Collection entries

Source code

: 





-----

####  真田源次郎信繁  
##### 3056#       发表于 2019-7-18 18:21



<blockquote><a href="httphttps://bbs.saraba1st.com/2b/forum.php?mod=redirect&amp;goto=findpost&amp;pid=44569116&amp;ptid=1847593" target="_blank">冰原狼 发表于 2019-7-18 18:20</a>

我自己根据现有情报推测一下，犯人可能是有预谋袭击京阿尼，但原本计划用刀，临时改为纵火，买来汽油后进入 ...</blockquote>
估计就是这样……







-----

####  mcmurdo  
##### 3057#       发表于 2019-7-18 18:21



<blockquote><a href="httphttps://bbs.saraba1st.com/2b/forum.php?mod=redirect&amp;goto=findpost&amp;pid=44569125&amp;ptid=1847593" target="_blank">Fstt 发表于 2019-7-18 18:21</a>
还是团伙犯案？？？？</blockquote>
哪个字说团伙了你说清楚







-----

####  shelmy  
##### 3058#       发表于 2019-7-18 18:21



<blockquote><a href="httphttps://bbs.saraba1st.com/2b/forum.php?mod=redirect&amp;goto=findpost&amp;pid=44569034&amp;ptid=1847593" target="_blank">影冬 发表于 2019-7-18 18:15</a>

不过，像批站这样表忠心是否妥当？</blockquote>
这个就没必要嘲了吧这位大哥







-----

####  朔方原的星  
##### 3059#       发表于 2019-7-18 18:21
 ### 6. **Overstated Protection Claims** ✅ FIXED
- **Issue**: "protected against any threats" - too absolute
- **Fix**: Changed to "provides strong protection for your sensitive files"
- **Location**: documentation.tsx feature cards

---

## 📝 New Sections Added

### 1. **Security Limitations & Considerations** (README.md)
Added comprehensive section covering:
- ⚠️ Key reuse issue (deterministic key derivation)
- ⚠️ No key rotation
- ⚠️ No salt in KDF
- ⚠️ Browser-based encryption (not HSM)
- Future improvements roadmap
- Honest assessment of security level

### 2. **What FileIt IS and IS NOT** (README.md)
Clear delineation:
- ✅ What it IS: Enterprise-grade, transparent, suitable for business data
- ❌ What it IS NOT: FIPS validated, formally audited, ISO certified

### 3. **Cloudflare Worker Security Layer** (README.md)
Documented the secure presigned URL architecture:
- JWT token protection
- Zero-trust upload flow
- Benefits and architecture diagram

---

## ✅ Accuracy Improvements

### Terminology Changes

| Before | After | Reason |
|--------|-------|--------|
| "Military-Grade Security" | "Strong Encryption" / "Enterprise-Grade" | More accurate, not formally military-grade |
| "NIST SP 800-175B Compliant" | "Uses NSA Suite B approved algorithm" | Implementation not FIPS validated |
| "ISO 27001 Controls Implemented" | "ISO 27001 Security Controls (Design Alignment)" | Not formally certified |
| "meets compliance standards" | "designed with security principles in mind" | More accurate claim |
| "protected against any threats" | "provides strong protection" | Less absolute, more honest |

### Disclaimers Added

> **Directions**
Every line above that includes the word "grade" must appear in the answer.

> **Written response**
- ✅ What it IS: Enterprise-grade, transparent, suitable for business data
| "Military-Grade Security" | "Strong Encryption" / "Enterprise-Grade" | More accurate, not formally military-grade |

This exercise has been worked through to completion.